In a matter of a few short years, this new atheism has allied itself with the LGBT movement and the abortion crackers who defend cutting babies up and selling them for body parts as if they were butcher shop products. They are everywhere on social media and are indistinguishable.
The Christian right, having largely removed itself from this world, with the availability of alternative means of education, may have dodged this bullet, but in the days since Obama, and the rise of social media, it’s been made clear that their original retreat in the 80s could not save them. Falwell has lit their way back to the American light.
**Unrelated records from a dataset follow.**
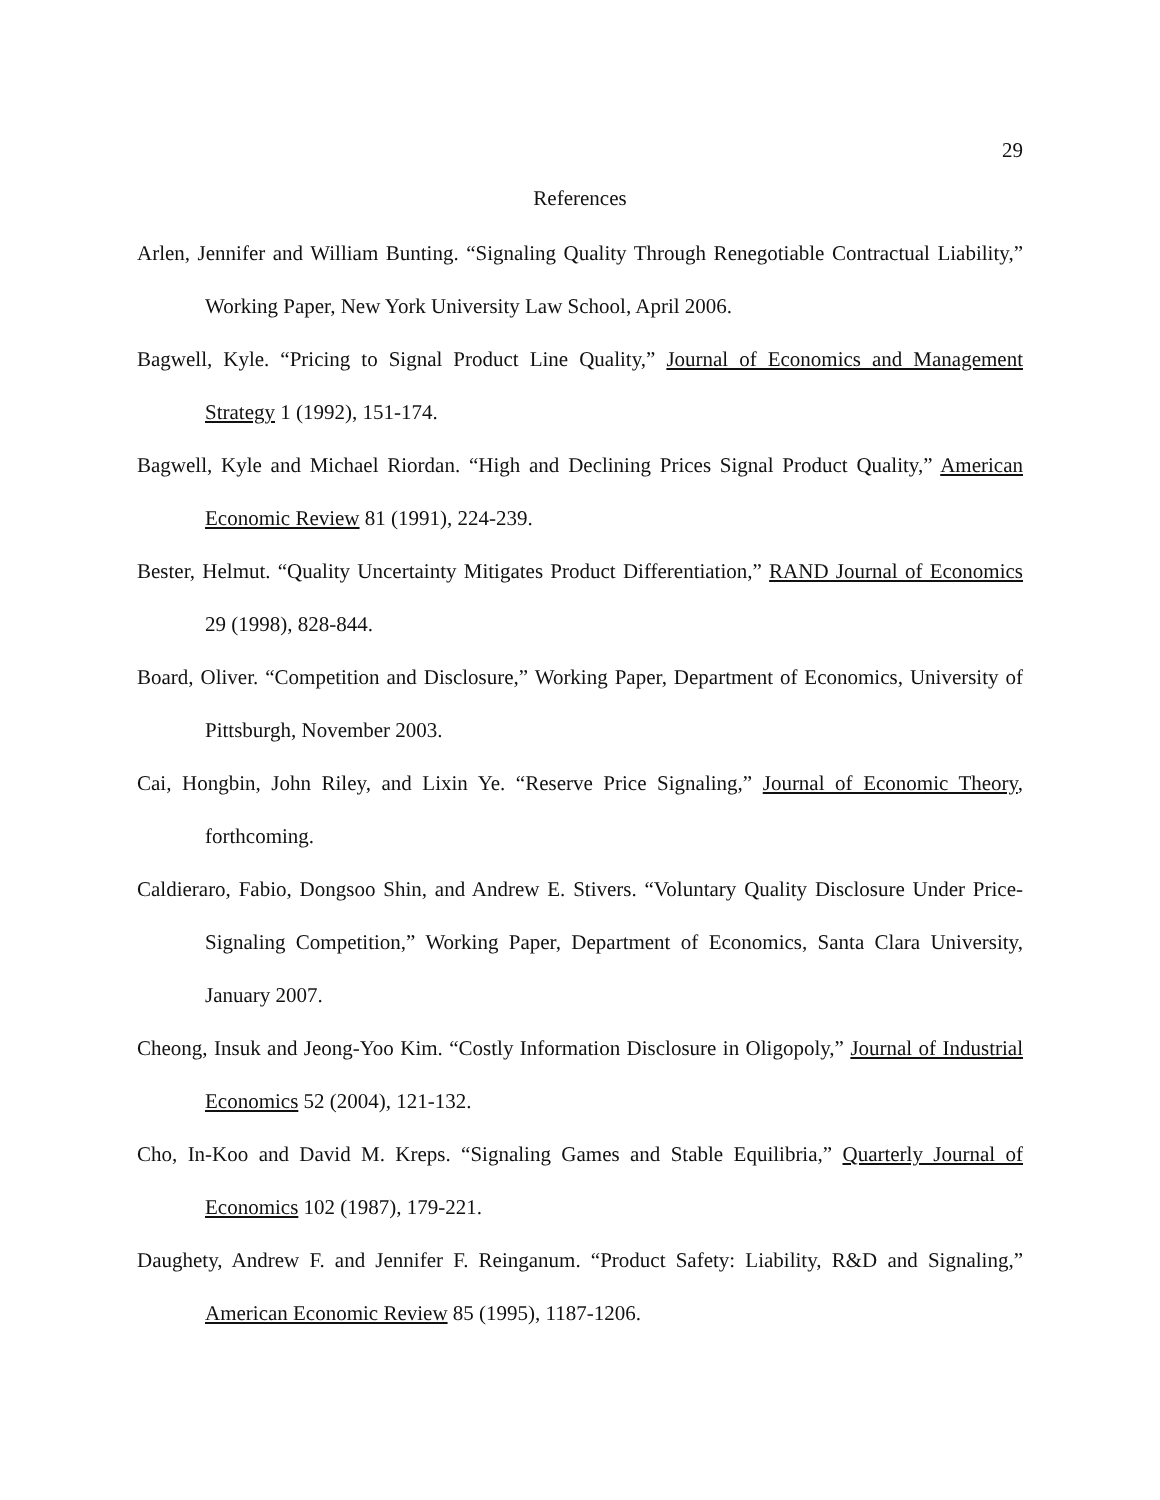29
References
Arlen, Jennifer and William Bunting. “Signaling Quality Through Renegotiable Contractual Liability,” Working Paper, New York University Law School, April 2006.
Bagwell, Kyle. “Pricing to Signal Product Line Quality,” Journal of Economics and Management Strategy 1 (1992), 151-174.
Bagwell, Kyle and Michael Riordan. “High and Declining Prices Signal Product Quality,” American Economic Review 81 (1991), 224-239.
Bester, Helmut. “Quality Uncertainty Mitigates Product Differentiation,” RAND Journal of Economics 29 (1998), 828-844.
Board, Oliver. “Competition and Disclosure,” Working Paper, Department of Economics, University of Pittsburgh, November 2003.
Cai, Hongbin, John Riley, and Lixin Ye. “Reserve Price Signaling,” Journal of Economic Theory, forthcoming.
Caldieraro, Fabio, Dongsoo Shin, and Andrew E. Stivers. “Voluntary Quality Disclosure Under Price-Signaling Competition,” Working Paper, Department of Economics, Santa Clara University, January 2007.
Cheong, Insuk and Jeong-Yoo Kim. “Costly Information Disclosure in Oligopoly,” Journal of Industrial Economics 52 (2004), 121-132.
Cho, In-Koo and David M. Kreps. “Signaling Games and Stable Equilibria,” Quarterly Journal of Economics 102 (1987), 179-221.
Daughety, Andrew F. and Jennifer F. Reinganum. “Product Safety: Liability, R&D and Signaling,” American Economic Review 85 (1995), 1187-1206.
With a portion of Republicans ready to surrender just to avoid what will befall the Christians, and another sizeable slice actually wanting to get in on the action, evangelicals are wise to look for patriots rather than only just one type of patriot. And there are a lot of us. We are a sizeable bunch
Does Jerry Falwell Jr have a private agenda as his father was accused of having in 1980? Maybe, time will tell. But in his comments he said “saving America” is Cause One, the rest can wait until the Enemy (as C S Lewis used to call him) is defeated. Since that has always been Cause One with me, that sounds like a plan, a plan straight out the American theology playbook as writ in 1787.
Every patriot should be proud to see that we are once again all wearing the same uniforms and the same armor of the Creator of this republic.